Gather up every line from the entries below that uses the word "août".

## AVAILABLE DATA
#####

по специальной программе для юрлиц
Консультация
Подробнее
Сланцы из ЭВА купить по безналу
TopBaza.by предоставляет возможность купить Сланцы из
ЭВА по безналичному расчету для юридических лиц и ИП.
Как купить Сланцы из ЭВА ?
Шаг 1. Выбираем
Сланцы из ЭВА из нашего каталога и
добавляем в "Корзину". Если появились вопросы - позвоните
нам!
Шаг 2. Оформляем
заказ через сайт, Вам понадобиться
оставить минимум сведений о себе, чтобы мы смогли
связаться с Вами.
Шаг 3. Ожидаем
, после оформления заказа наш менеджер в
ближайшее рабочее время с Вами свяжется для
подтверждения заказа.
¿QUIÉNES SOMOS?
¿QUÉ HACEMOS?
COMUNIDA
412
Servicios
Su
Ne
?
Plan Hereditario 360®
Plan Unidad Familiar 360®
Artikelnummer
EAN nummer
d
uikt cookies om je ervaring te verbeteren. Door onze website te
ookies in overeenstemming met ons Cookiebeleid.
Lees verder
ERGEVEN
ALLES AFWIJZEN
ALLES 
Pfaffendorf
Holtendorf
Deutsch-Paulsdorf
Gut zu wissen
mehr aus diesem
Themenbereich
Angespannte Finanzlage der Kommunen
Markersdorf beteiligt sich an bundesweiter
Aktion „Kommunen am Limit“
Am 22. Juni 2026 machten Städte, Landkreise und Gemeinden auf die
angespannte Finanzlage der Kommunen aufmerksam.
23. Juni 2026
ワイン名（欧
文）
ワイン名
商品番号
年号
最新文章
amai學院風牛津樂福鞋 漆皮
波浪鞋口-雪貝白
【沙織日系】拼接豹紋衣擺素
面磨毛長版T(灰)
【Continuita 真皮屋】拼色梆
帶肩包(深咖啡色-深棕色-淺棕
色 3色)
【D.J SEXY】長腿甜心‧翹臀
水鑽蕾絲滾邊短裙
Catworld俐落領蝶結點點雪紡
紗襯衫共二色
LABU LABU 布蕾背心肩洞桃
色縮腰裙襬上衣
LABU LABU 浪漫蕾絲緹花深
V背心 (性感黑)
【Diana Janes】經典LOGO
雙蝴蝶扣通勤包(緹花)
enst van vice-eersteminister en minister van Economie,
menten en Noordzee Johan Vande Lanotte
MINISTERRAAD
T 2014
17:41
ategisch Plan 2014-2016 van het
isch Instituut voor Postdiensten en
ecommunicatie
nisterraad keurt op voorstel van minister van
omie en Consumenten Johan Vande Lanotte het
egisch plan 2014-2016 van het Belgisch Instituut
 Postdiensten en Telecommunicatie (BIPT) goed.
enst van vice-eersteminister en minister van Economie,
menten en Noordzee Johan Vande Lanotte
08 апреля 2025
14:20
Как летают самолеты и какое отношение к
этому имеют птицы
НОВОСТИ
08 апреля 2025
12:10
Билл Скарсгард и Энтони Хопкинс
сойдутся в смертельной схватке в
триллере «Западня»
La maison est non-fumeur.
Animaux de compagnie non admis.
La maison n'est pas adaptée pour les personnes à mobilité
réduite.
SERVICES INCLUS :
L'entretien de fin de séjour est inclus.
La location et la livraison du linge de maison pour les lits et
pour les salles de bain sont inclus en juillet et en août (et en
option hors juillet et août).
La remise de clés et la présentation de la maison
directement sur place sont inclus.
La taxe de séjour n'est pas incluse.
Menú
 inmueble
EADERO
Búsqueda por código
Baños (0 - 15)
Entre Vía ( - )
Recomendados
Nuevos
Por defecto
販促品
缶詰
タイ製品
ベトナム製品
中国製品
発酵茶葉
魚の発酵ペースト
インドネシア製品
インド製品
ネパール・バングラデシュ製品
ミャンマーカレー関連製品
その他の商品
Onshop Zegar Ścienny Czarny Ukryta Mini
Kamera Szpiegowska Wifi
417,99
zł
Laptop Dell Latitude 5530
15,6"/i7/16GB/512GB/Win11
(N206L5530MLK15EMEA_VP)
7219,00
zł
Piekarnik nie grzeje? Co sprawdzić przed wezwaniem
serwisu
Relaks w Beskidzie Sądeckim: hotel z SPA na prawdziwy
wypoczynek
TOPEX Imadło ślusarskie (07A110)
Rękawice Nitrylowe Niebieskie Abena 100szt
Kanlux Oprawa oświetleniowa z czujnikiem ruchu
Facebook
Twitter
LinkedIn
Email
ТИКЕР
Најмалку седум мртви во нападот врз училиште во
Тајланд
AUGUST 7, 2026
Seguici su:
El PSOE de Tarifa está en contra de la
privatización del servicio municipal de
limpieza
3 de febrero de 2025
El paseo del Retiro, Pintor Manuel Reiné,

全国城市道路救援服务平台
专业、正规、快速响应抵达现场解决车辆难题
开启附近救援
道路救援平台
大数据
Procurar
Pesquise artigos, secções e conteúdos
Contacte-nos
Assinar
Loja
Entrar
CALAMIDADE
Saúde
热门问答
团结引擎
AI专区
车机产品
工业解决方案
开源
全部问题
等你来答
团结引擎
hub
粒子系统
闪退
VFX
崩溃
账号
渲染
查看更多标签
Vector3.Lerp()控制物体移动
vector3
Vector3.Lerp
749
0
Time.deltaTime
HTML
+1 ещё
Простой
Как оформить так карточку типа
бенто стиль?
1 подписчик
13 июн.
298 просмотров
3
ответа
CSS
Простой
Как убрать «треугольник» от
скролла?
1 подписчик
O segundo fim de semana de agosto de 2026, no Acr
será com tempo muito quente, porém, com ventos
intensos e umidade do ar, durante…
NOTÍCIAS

#####

## SOLUTION
pour les salles de bain sont inclus en juillet et en août (et en
option hors juillet et août).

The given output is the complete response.